Provide a way to sense whether revisions are missing or incomplete.
As part of our work to create data drift metrics (T354761), we also made a proof of concept mechanism to connect the Analytics Replicas to Apache Spark. We propose to use a similar mechanism to find inconsistencies between the source of truth and our data lake table in two phases: Recent Data and Historical Data. Both phases would utilize the same mechanism:
For each wiki do:
- Fetch the revisions from wmf.wikitext_raw as of a time window (WHERE revision_dt >= dt1 AND revision_dt <= dt2)
- Fetch the revisions from the Analytics Replica as of a time window (WHERE revision_dt >= dt1 AND revision_dt <= dt2)
- Compare both, and figure whether we are missing records. If so, keep them on a list.
- Compare both, and figure whether records disagree in terms of metadata and/or content. If so, keep them on a list.
For the run for 'Recent data', we would only run the reconciliation mechanism for a window of the last day minus a gap to account for the latency of our ingestion, which is typically ~1 hour. We will run this daily.
For the run for 'Historical data’, we would run the reconciliation mechanism for all the wiki time of a particular wiki, likely in windowed chunks so as to not overwhelm the replicas. We will run this monthly.
At the end of this process we will have a list of offending (wiki_db, revision_id) pairs. These pairs will be kept in a datalake table, for now named wmf_dumps.wikitext_ missing_or_innaccurate_rows for a reasonable amount of time, say 90 days.
This table will be used for the next steps.
Provide a way to fetch revisions that are missing or incomplete.

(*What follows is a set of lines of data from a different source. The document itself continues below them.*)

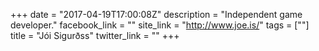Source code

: +++
date = "2017-04-19T17:00:08Z"
description = "Independent game developer."
facebook_link = ""
site_link = "http://www.joe.is/"
tags = [""]
title = "Jói Sigurðss"
twitter_link = ""
+++
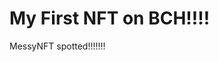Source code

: # My First NFT on BCH!!!!
MessyNFT spotted!!!!!!!
                                                                                                                                                                                           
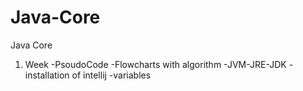 # Java-Core
Java Core
1. Week
-PsoudoCode
-Flowcharts with algorithm
-JVM-JRE-JDK
-installation of intellij
-variables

Now that we have an offending (wiki_db, revision_id) list, we need to somehow fetch this data. Sensing data at the wmf.wikitext_raw level makes sense, considering that we do ingest all events from event.mediawiki_page_content_change_v1 and event.mediawiki_revision_visibility_change.
However, other systems can leverage the fact that we have detected a set of revisions that have not made it to our eventing infrastructure. Considering this, we propose to not have a bespoke mechanism that would fetch the offending revisions for only our consumption. Rather, we propose that an upstream system, Event Bus, should have an API in which we can do the following:
- Given a list of (wiki_db, revision_id) pairs, this API should accept these and fetch and produce the latest state of the pair to the a new 'reconciliation' Kafka topic. This Kafka topic will be consumed by a Flink job very similar if not the same job as the page_content_change job, and it will produce similar output. Since this new stream will be part of Event Platform, a gobblin process will materialize these late events into the datalake under the event schema.
This way, any interested system will also be able to consume 'reconciliation' events.
In the case of Dumps 2.0, consuming these new events will require a new MERGE INTO job to be put together, very similar to the existing events_merge_into.py. In fact, hopefully just changing the source table in this pipeline should suffice as the schema should be the same.
Mine the data available in wmf_dumps.wikitext_ missing_or_innaccurate_rows
We want to keep wmf_dumps.wikitext_ missing_or_innaccurate_rows around for a bit as it seems useful not just for emitting reconciliation events. It is, effectively, a good source for data quality metrics, and also for understanding data issues current and future.
From the point of view of data quality metrics, we should use this data to produce daily metrics on the 'recent' quality of the data in wmf_dumps.wikitext_raw as well as historic. This will superseed the metrics developed on T354761: Implement first set of data quality checks considering this is a cheaper way to get similar quality/drift information.
From the point of view of data issues, in the event that we see a lot of revisions having issues (say, more than 5%), we'd want to alert on it and perhaps even stop the emission of reconciliation events as to not overwhelm the system.